*提示文*:
細菌性腟症に罹患しているかどうか診断する方法は、医師による評価と内診です。
まずは、医師による評価を行います。灰色または白色のおりものが出る、おりものに悪臭がするといった症状が出ている場合は、細菌性腟症を疑い、最近の行動や性行為について質問し、原因を絞り込んでいきます。 問診の結果、性病の疑いが濃厚と判断された場合は、内診を行います。
おりものなどの分泌物のサンプルを採取し、顕微鏡で調べて原因となる微生物を特定します。ただ、病原菌がはっきりしているトリコモナス腟炎や真菌感染症(カンジダ症)とは異なり、細菌性腟症は乳酸桿菌の現象にともなう好気性菌または嫌気性菌の異常繁殖によって発症するため、原因菌を特定することはできません。
そのため、トリコモナス菌やカンジダ真菌などが検出されず、かつ腟内のpHが5.0以上の場合は、医師の評価と合わせて細菌性腟症と診断されるのが一般的です。

他の性病と区別するためにも、適切な検査が必要

細菌性腟症の主な症状である「灰色・白色おりもの」や「おりものの悪臭」は、クラミジアや淋菌といった他の性病と類似する部分があります。
そのため、セルフ診断では細菌性腟症なのか、それ以外の疾患なのか正確に判断するのは困難です。
最近は性病の原因菌を除菌する薬をインターネット通販などで購入する人が増えてきていますが、特定の病原菌が原因で発症するクラミジアや淋菌と、乳酸桿菌の減少が主な要因である細菌性腟症では、根本的な治療法に違いがあります。
誤った自己判断を下し、ネットなどで手に入れた治療薬を使用すると、いつまで経っても症状が治まらないのはもちろん、場合によっては症状が悪化する原因となることもあります。

*取り組む課題*:
1. 提示文の中で、細菌性腟症以外に名前が挙がっている病気をすべて挙げよ。
2. 提示文のうち、「おりものなどの分泌物のサンプ」を含む語句で始まり「と診断されるのが一般的です。」で終わる部分を、一字も変えずに出力せよ。
データは提示文の内容とは関係がない。

*与えられたデータ*:

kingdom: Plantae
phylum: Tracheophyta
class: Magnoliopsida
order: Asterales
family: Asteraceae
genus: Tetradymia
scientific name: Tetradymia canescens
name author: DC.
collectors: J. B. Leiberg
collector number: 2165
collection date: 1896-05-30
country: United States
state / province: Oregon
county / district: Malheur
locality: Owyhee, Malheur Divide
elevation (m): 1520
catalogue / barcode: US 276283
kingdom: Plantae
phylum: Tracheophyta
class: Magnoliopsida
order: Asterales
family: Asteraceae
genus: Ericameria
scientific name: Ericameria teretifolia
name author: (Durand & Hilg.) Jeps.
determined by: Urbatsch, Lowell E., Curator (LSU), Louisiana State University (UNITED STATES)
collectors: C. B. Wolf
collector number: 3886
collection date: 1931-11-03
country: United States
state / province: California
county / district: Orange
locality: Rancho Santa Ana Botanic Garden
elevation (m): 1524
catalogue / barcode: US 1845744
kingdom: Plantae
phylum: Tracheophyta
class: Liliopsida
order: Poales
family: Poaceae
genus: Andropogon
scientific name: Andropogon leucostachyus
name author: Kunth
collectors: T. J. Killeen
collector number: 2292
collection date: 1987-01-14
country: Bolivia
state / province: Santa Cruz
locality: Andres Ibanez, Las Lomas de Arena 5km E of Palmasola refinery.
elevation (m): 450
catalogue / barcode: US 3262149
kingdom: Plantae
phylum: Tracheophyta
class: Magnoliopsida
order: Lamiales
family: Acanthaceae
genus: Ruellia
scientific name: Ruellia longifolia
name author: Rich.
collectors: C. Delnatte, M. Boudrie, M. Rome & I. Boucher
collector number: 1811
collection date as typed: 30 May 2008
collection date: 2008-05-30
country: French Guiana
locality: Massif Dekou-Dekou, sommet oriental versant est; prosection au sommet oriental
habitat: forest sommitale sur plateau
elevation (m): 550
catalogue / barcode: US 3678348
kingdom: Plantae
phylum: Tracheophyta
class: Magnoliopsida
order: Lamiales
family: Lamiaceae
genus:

*課題の解答*:
1.
トリコモナス腟炎
真菌感染症（カンジダ症）
クラミジア
淋菌

2.
おりものなどの分泌物のサンプルを採取し、顕微鏡で調べて原因となる微生物を特定します。ただ、病原菌がはっきりしているトリコモナス腟炎や真菌感染症(カンジダ症)とは異なり、細菌性腟症は乳酸桿菌の現象にともなう好気性菌または嫌気性菌の異常繁殖によって発症するため、原因菌を特定することはできません。
そのため、トリコモナス菌やカンジダ真菌などが検出されず、かつ腟内のpHが5.0以上の場合は、医師の評価と合わせて細菌性腟症と診断されるのが一般的です。